The experiment wasn’t initially designed to detect these vibrations, according to Rebecca Boll, an experimental physicist at the facility. “It’s basically something that we found,” she said. The European XFEL, a 3.4 kilometer-long research facility, generates extremely intense X-ray flashes used to study atomic details of matter, including viruses and chemical reactions. It delivers approximately 27,000 X-ray flashes per second, with a brilliance exceeding conventional X-ray sources by a factor of a billion, according to DESY, the German Electron Synchrotron, which operates the facility.
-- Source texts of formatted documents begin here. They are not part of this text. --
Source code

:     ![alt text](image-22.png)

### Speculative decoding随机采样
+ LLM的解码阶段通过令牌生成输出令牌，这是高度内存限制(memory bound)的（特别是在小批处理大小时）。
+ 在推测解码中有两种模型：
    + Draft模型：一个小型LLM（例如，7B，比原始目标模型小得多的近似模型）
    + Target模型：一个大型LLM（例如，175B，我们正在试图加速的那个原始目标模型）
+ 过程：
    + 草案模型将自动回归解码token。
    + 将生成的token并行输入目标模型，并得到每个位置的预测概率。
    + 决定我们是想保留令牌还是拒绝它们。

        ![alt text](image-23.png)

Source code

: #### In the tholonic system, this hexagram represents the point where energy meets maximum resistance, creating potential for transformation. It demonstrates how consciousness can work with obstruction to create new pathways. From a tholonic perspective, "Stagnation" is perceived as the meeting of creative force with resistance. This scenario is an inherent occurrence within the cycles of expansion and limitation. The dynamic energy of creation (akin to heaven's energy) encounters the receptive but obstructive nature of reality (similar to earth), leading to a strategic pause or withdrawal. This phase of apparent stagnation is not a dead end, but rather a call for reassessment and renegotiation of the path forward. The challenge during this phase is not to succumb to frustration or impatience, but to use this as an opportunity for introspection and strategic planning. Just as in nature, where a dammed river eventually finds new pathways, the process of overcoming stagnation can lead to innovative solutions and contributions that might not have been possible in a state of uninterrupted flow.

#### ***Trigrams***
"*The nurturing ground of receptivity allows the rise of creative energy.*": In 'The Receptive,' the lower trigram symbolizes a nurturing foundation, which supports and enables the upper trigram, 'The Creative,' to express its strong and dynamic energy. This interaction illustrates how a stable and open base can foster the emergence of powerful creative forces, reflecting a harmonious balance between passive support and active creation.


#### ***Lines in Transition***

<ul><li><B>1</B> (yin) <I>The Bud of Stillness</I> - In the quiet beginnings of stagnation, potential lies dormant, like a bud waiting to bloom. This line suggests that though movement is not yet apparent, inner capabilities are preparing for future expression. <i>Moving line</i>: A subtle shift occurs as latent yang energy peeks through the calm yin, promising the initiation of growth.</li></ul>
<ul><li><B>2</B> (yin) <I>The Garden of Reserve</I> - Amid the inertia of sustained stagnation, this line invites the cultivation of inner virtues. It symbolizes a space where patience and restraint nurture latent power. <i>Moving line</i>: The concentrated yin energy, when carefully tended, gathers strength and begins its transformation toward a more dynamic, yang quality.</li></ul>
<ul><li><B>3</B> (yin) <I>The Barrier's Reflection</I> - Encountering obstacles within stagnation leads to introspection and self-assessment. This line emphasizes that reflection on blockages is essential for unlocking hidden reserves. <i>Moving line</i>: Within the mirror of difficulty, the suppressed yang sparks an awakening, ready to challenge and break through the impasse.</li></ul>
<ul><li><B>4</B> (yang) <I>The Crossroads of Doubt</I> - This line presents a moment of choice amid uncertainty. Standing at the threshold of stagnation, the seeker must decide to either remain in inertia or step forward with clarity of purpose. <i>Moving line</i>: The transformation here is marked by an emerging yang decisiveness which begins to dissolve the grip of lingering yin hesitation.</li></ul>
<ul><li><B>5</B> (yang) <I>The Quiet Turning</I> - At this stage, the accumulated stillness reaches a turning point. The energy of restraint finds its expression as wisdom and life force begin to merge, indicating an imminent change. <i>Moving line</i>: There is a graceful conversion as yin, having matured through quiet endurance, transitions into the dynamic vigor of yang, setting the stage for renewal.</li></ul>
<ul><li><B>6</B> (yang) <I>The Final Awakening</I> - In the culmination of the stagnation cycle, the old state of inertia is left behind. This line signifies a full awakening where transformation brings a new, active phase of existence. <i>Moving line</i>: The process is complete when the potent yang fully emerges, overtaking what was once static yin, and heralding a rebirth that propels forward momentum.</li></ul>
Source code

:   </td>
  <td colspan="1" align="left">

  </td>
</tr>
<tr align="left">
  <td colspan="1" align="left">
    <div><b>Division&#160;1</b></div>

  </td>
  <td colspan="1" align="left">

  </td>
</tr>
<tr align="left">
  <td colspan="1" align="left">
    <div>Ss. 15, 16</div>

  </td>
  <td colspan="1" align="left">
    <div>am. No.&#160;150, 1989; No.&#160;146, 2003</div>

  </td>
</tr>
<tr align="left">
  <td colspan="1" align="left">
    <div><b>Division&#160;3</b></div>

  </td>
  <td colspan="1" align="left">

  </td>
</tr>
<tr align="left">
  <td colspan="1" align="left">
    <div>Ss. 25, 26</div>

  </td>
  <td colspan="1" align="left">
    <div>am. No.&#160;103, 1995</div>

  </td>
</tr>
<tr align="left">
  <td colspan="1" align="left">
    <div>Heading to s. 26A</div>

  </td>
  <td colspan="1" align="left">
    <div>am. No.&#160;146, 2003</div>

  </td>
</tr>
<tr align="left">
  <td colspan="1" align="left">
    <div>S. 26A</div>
The observed phenomenon relates to the concept of zero-point energy, a fundamental aspect of quantum mechanics. Quantum field theory posits that even in a vacuum, fields are not truly empty but contain inherent energy due to constant quantum fluctuations. This energy, known as zero-point energy, implies that a system never reaches absolute stillness, even at the lowest possible temperature. Hendrick Casimir predicted an effect of this energy in 1948, with definitive observation occurring in 1997, demonstrating a measurable force between uncharged plates due to fluctuations in the electromagnetic field.
Physicists grapple with the implications of infinite zero-point energy. While the concept initially raised doubts, they learned to manage the mathematical infinities by focusing on energy differences. However, the effect of this energy on gravity remains a significant puzzle. Wolfgang Pauli, as early as 1946, recognized that a substantial amount of zero-point energy should generate a powerful gravitational field, potentially destabilizing the universe. Sean Carroll, a physicist at Johns Hopkins University, explained, “All forms of energy gravitate,” meaning vacuum energy cannot be ignored in gravitational calculations.
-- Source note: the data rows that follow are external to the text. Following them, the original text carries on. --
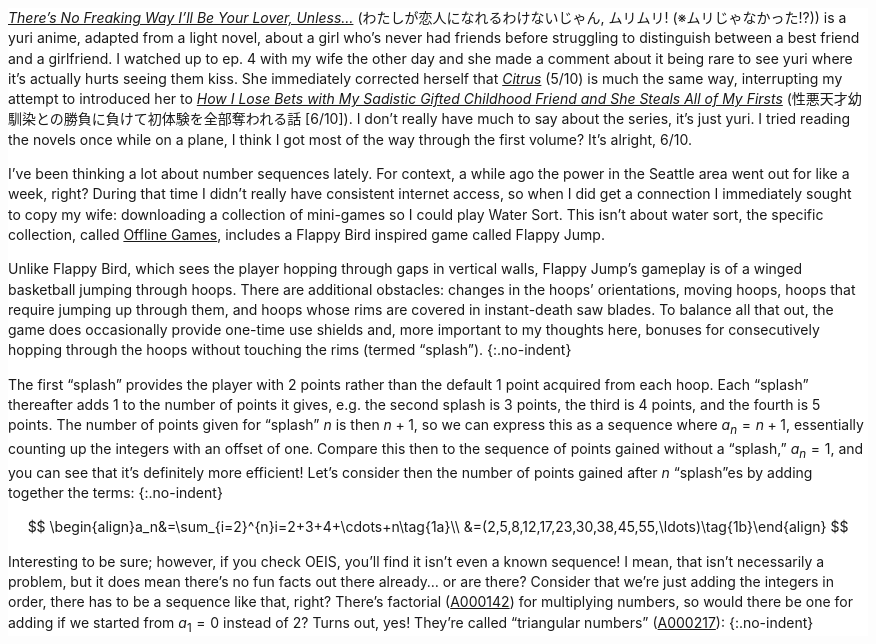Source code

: [_There’s No Freaking Way I’ll Be Your Lover, Unless…_](https://anidb.net/anime/19001)
(わたしが恋人になれるわけないじゃん, ムリムリ! (※ムリじゃなかった!?)) is a yuri
anime, adapted from a light novel, about a girl who’s never had friends before
struggling to distinguish between a best friend and a girlfriend. I watched up
to ep. 4 with my wife the other day and she made a comment about it being rare
to see yuri where it’s actually hurts seeing them kiss. She immediately
corrected herself that [_Citrus_](https://anidb.net/anime/12545) (5/10) is much
the same way, interrupting my attempt to introduced her to
[_How I Lose Bets with My Sadistic Gifted Childhood Friend and She Steals All of My Firsts_](https://www.mangaupdates.com/series/e8rf9ox/shouwaru-tensai-osananajimi-to-no-shoubu-ni-makete-hatsutaiken-o-zenbu-ubawareru-hanashi)
(性悪天才幼馴染との勝負に負けて初体験を全部奪われる話 \[6/10\]). I don’t really
have much to say about the series, it’s just yuri. I tried reading the novels
once while on a plane, I think I got most of the way through the first volume?
It’s alright, 6/10.

I’ve been thinking a lot about number sequences lately. For context, a while ago
the power in the Seattle area went out for like a week, right? During that time
I didn’t really have consistent internet access, so when I did get a connection
I immediately sought to copy my wife: downloading a collection of mini-games so
I could play Water Sort. This isn’t about water sort, the specific collection,
called
[Offline Games](https://play.google.com/store/apps/details?id=com.JindoBlu.OfflineGames&hl=en_US),
includes a Flappy Bird inspired game called Flappy Jump.

Unlike Flappy Bird, which sees the player hopping through gaps in vertical
walls, Flappy Jump’s gameplay is of a winged basketball jumping through hoops.
There are additional obstacles: changes in the hoops’ orientations, moving
hoops, hoops that require jumping up through them, and hoops whose rims are
covered in instant-death saw blades. To balance all that out, the game does
occasionally provide one-time use shields and, more important to my thoughts
here, bonuses for consecutively hopping through the hoops without touching the
rims (termed “splash”).
{:.no-indent}

The first “splash” provides the player with $2$ points rather than the default
$1$ point acquired from each hoop. Each “splash” thereafter adds $1$ to the
number of points it gives, e.g. the second splash is $3$ points, the third is
$4$ points, and the fourth is $5$ points. The number of points given for
“splash” $n$ is then $n+1$, so we can express this as a sequence where
$a_n = n + 1$, essentially counting up the integers with an offset of one.
Compare this then to the sequence of points gained without a “splash,”
$a_n = 1$, and you can see that it’s definitely more efficient! Let’s consider
then the number of points gained after $n$ “splash”es by adding together the
terms:
{:.no-indent}

$$
\begin{align}a_n&=\sum_{i=2}^{n}i=2+3+4+\cdots+n\tag{1a}\\
&=(2,5,8,12,17,23,30,38,45,55,\ldots)\tag{1b}\end{align}
$$

Interesting to be sure; however, if you check OEIS, you’ll find it isn’t even a
known sequence! I mean, that isn’t necessarily a problem, but it does mean
there’s no fun facts out there already… or are there? Consider that we’re just
adding the integers in order, there has to be a sequence like that, right?
There’s factorial ([A000142](https://oeis.org/A000142)) for multiplying numbers,
so would there be one for adding if we started from $a_1 = 0$ instead of $2$?
Turns out, yes! They’re called “triangular numbers”
([A000217](https://oeis.org/A000217)):
{:.no-indent}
The vacuum, in quantum physics, isn’t truly empty but is imbued with the potential for existence. Physicist Pierre Milonni described it as containing “electronness” even without the presence of electrons, representing all possible forms of matter, including those yet undiscovered. The zero-point energy of the vacuum, is a composite of every potential particle and interaction. The European XFEL’s ability to generate intense X-ray flashes allows researchers to probe these fundamental aspects of reality at unprecedented levels of detail.
The facility, a collaboration between multiple nations, began user experiments in September 2017. The recent iodopyridine experiment adds to a growing body of research exploring the nature of the quantum vacuum and its implications for our understanding of the universe.